Vivre dans l’enfer de la police de Pinochet

Arrêtée et torturée, Luz Arce est devenue, pour survivre, agent de la police politique chilienne. Un témoignage unique.

Olivier Doubre  • 5 septembre 2013 abonné·es

C’est un livre terrible. Insoutenable la plupart du temps. Mais, avant d’aborder le contenu du témoignage de Luz Arce – le « seul que l’on possède (et que l’on possédera sans doute jamais) sur les arcanes de la répression politique au Chili », prévient dans sa préface son traducteur, Bernardo Toro –, il me faut raconter une anecdote. Un ami réfugié chilien, fils d’un dirigeant syndical assassiné peu après le coup d’État du 11 septembre 1973, en voyant le livre, me confie : « C’est elle qui a dénoncé mon cousin. […] Je ne peux pas lui en vouloir, je ne sais pas ce que j’aurais fait à sa place… » Cet aveu plein d’empathie donne à comprendre la complexité de la situation de Luz Arce et de tous les militants torturés. Car rares sont ceux qui ont pu résister à la violence de la répression au Chili.
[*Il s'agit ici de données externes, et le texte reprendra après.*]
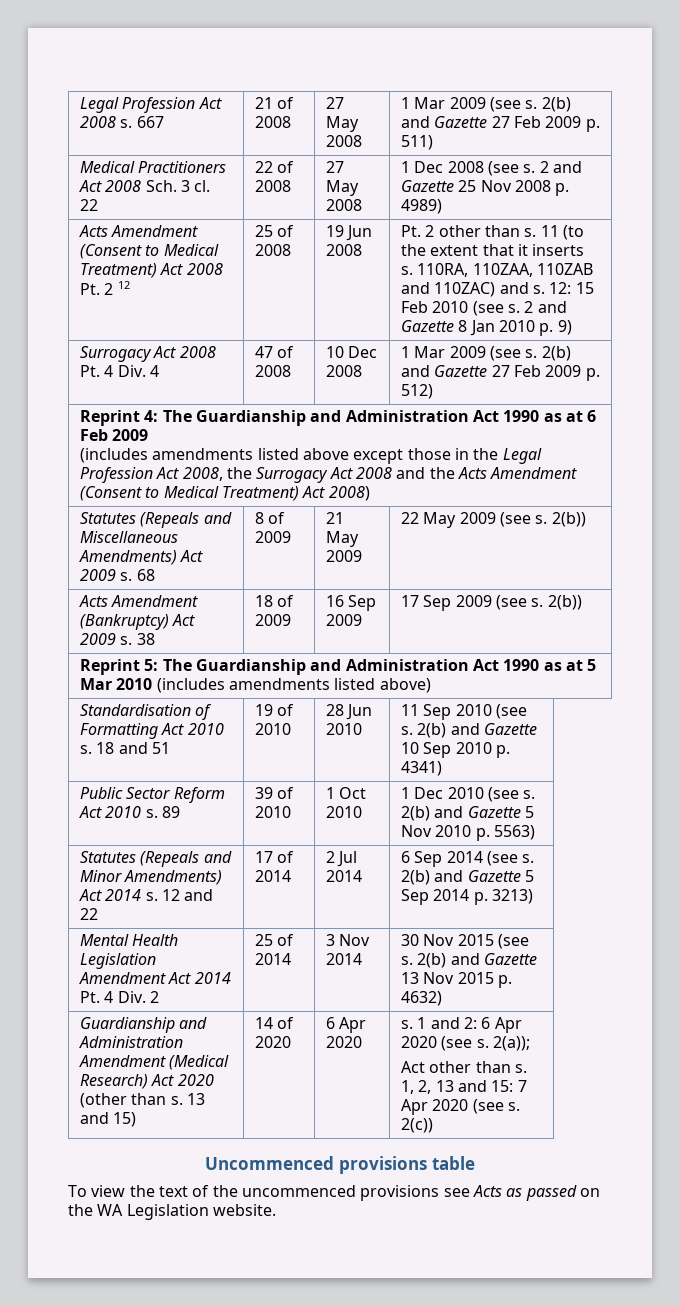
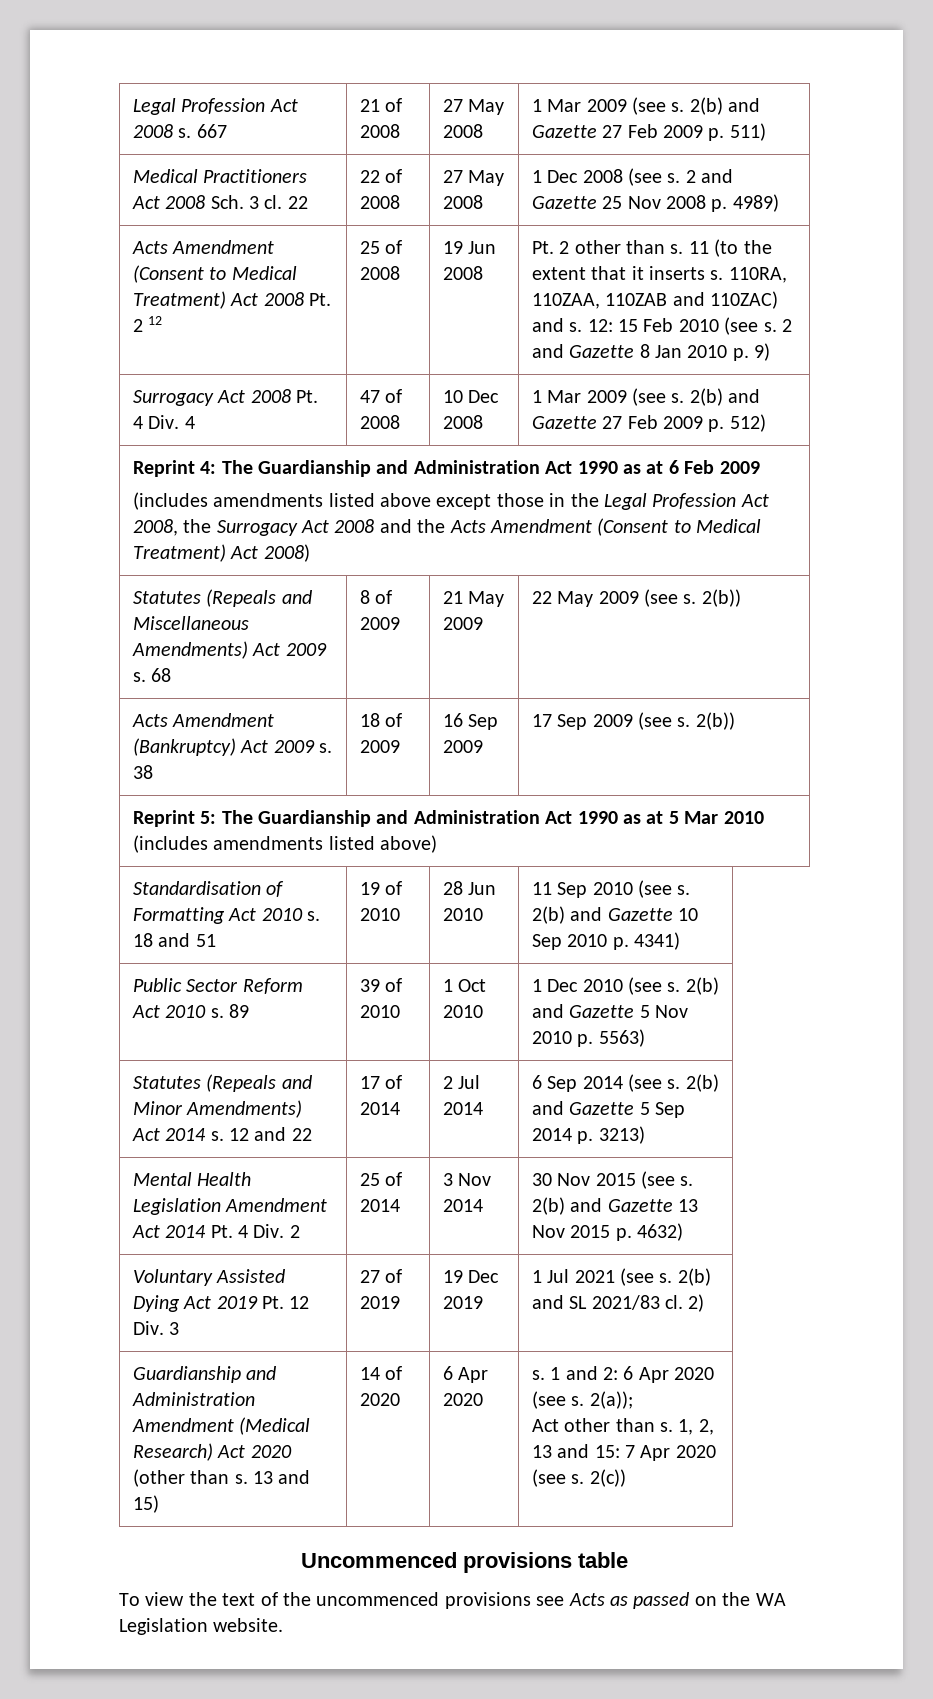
(443, 998) none -> [132,1269,286,1286] [132,1295,310,1312] [132,1321,180,1335] [359,1269,403,1283] [359,1296,400,1309] [442,1270,500,1283] [442,1296,483,1309] [531,1268,711,1286] [531,1294,705,1312] // Voluntary Assisted Dying Act 2019 Pt. 12 Div. 3 | 27 of 2019 | 19 Dec 2019 | 1 Jul 2021 (see s. 2(b) and SL 2021/83 cl. 2)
Jeune militante socialiste et membre de la garde rapprochée du président Allende, Luz Arce est nourrie d’espoir en 1973. En dépit des rumeurs incessantes de coup d’État, des menaces et des actions violentes des groupes paramilitaires d’extrême droite, des manœuvres de l’opposition pour déstabiliser l’Unité populaire au pouvoir, elle croit en la construction d’un Chili nouveau, fait de justice sociale et de liberté. Au matin du 11 septembre, tout s’effondre. Elle tente bien d’organiser un îlot de résistance, mais finit par rentrer chez elle, à la suite d’un camarade ouvrier qu’elle voit s’éloigner, en larmes : « C’était l’image même de la défaite » … Après quelques semaines d’abattement et d’hésitation – elle a un fils de 5 ans –, elle décide finalement d’entrer dans la résistance clandestine, qui a bien peu de moyens. Après quelques mois, elle est arrêtée. Commence alors un long supplice, de tortures en viols à répétition. La tristement célèbre police politique finit par proposer un marché à Luz Arce. Elle craque : « Il fallait collaborer avec la Dina ou mourir. Moi, je voulais vivre. » Elle va donc travailler à faire arrêter et disparaître, au sens premier du terme, ses anciens camarades. En envoyant les autres en enfer, elle vit elle-même un enfer. Elle pourra finalement quitter la Dina en 1980, non sans devoir se cacher, changer maintes fois d’identité. Elle frôle la folie, se réfugie longuement dans le mutisme, avant de trouver une issue dans la foi catholique. Condamnée à mort par les deux camps à la fin de la dictature, Luz Arce témoigne à plusieurs centaines de procès contre les hauts gradés de la Dina. La parution de son témoignage en 1993 trouble profondément la société chilienne. Les premiers à lui pardonner seront cependant les rescapés de la dictature. Comme cet ami chilien, à Paris depuis près de quarante ans.